WORK ORDER: Reproduce every line of the records below verbatim, but leave out the pictures.

(Chart interpretation exercises)
====

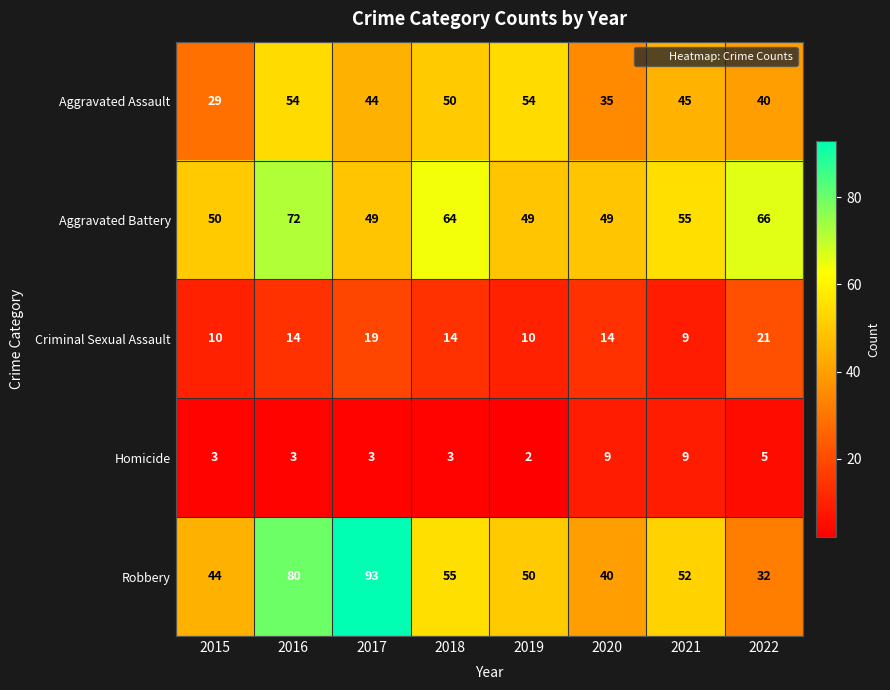

Which series changed the most between 2016 and 2019?

Robbery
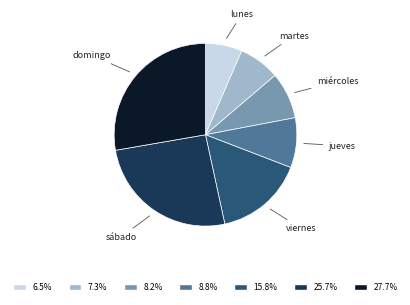

Rank the categories by value from lowest to highest.

lunes, martes, miércoles, jueves, viernes, sábado, domingo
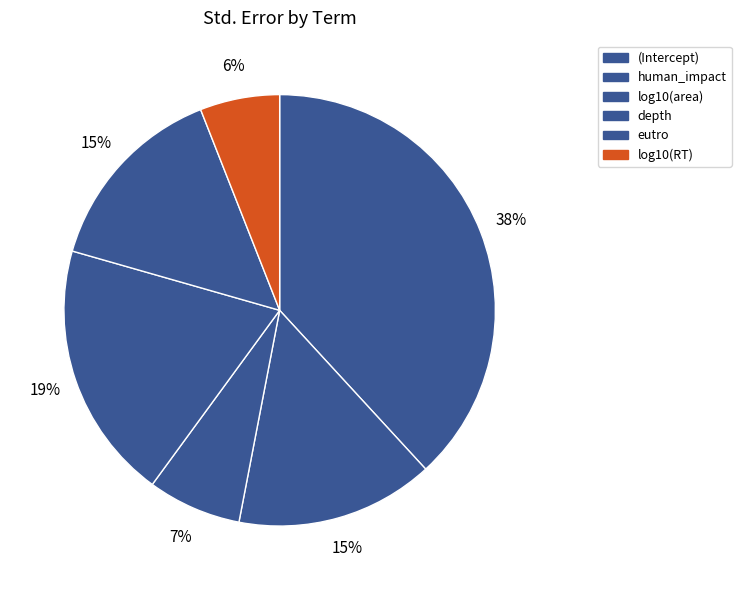

Is log10(RT) the majority of the pie?

No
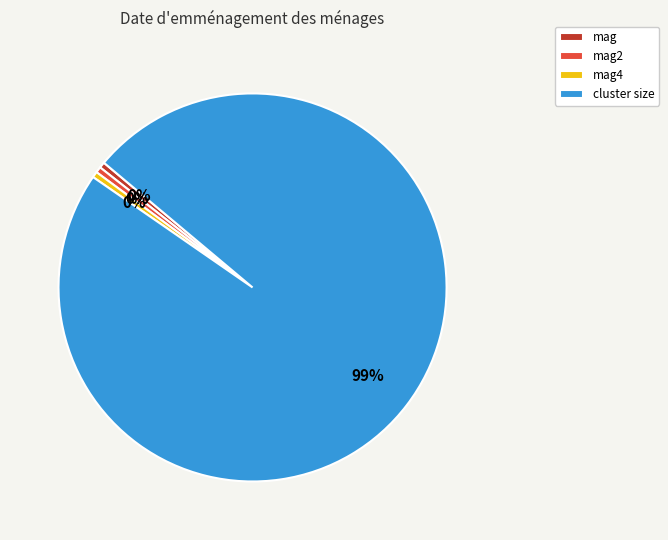

Do mag4 and mag together represent more than half of the pie?

No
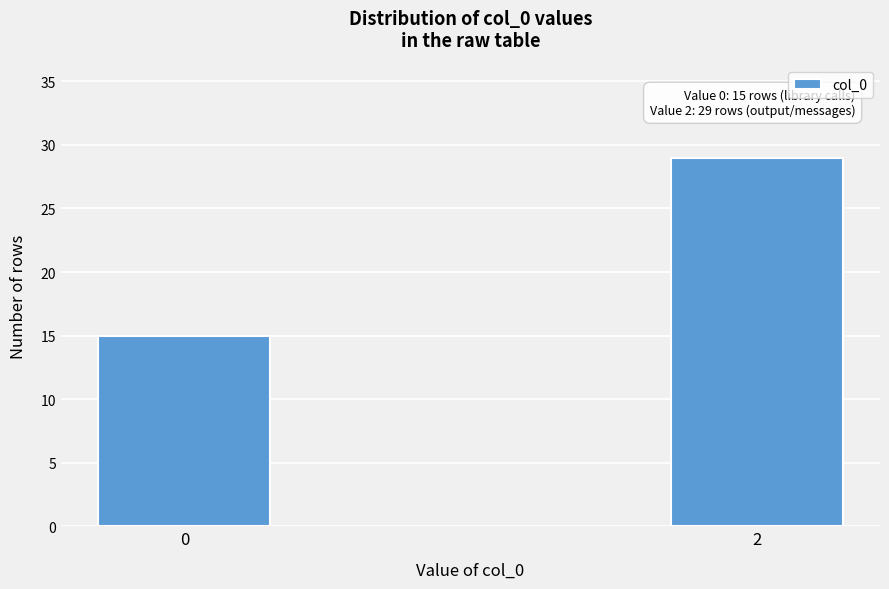

Reading left to right, list all the values displayed in this chart.

0=15	2=29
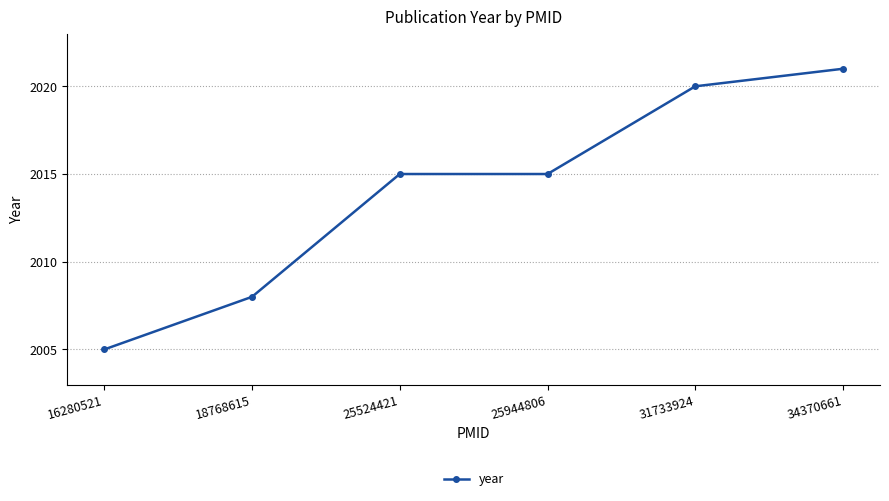

Which category has the highest value across all series?

34370661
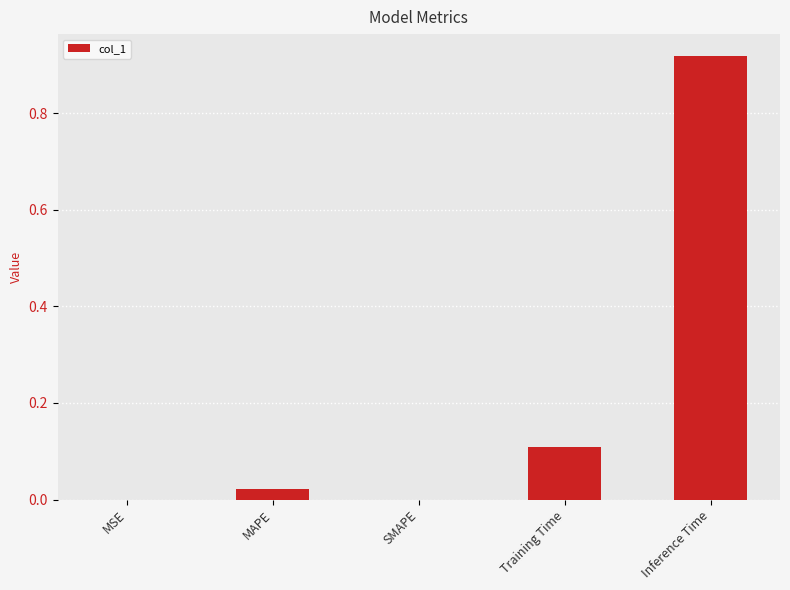

Between Training Time and MAPE, which is larger?

Training Time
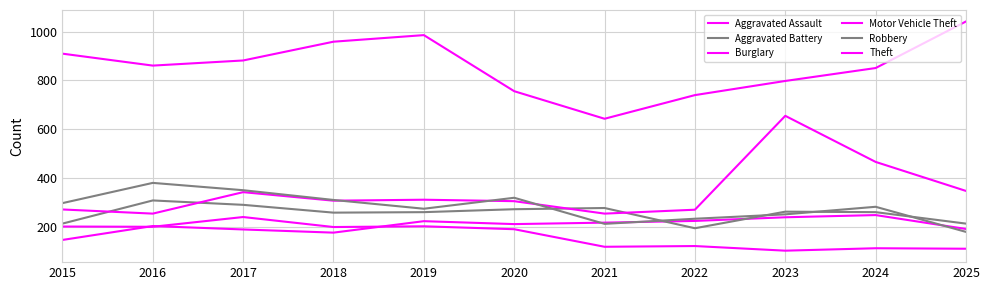

Which label corresponds to the largest value in the chart?

2025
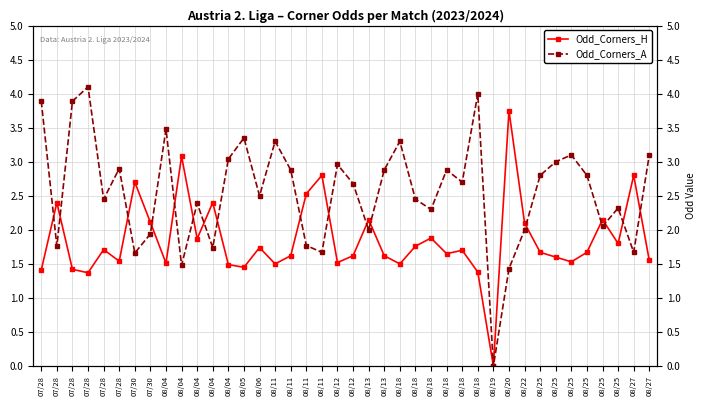

What is the label of the 7th point from the left?

07/30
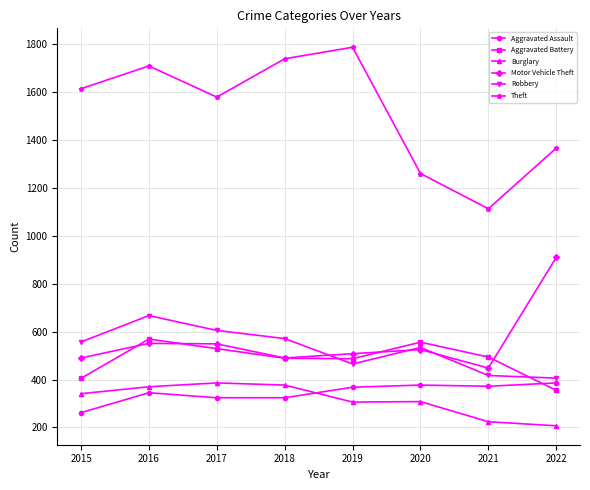

The Burglary series shows 224 at 2021. True or false?

True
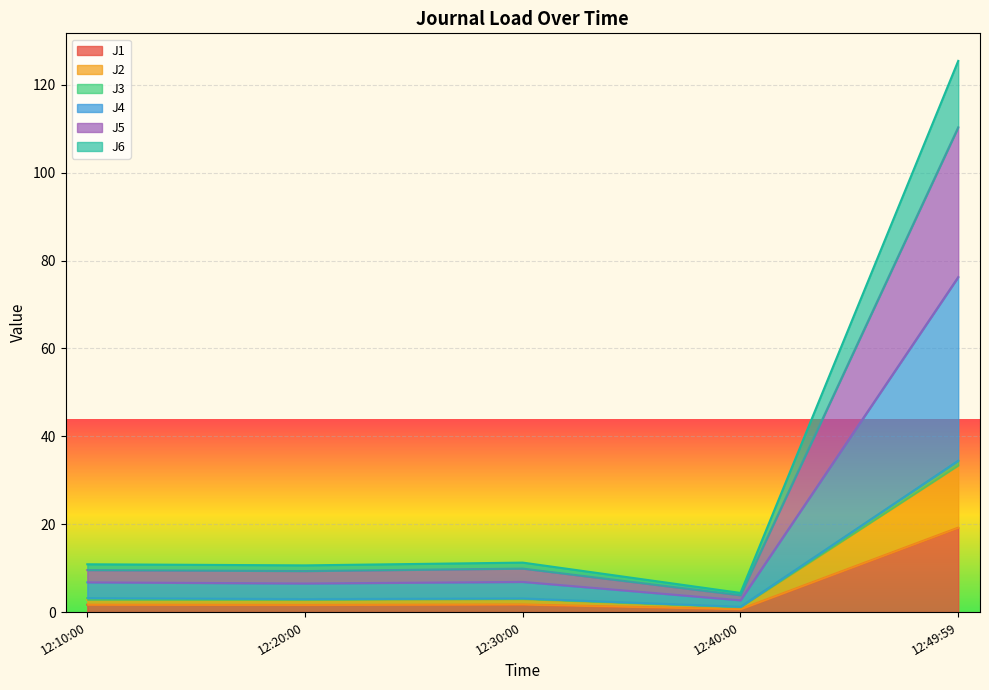

Does the chart display data point markers on the line(s)?

No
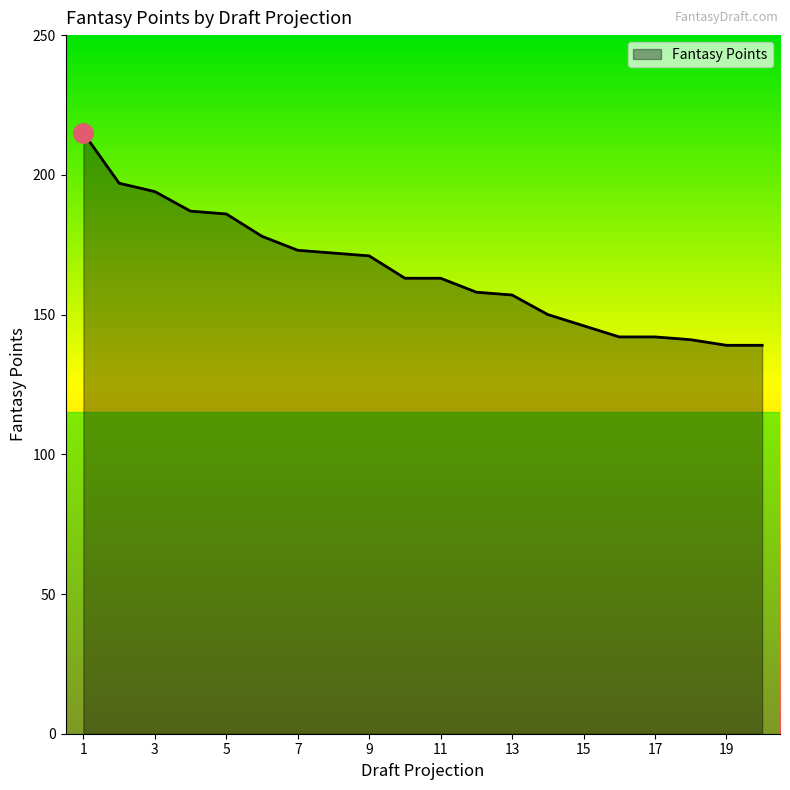

Reading left to right, list all the values displayed in this chart.

215	197	194	187	186	178	173	172	171	163	163	158	157	150	146	142	142	141	139	139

====

OUTPUT FOR THIS EXERCISE:
Which series changed the most between 2016 and 2019?

Robbery

Rank the categories by value from lowest to highest.

lunes, martes, miércoles, jueves, viernes, sábado, domingo

Is log10(RT) the majority of the pie?

No

Do mag4 and mag together represent more than half of the pie?

No

Reading left to right, list all the values displayed in this chart.

0=15	2=29

Which category has the highest value across all series?

34370661

Between Training Time and MAPE, which is larger?

Training Time

Which label corresponds to the largest value in the chart?

2025

What is the label of the 7th point from the left?

07/30

The Burglary series shows 224 at 2021. True or false?

True

Does the chart display data point markers on the line(s)?

No

Reading left to right, list all the values displayed in this chart.

215	197	194	187	186	178	173	172	171	163	163	158	157	150	146	142	142	141	139	139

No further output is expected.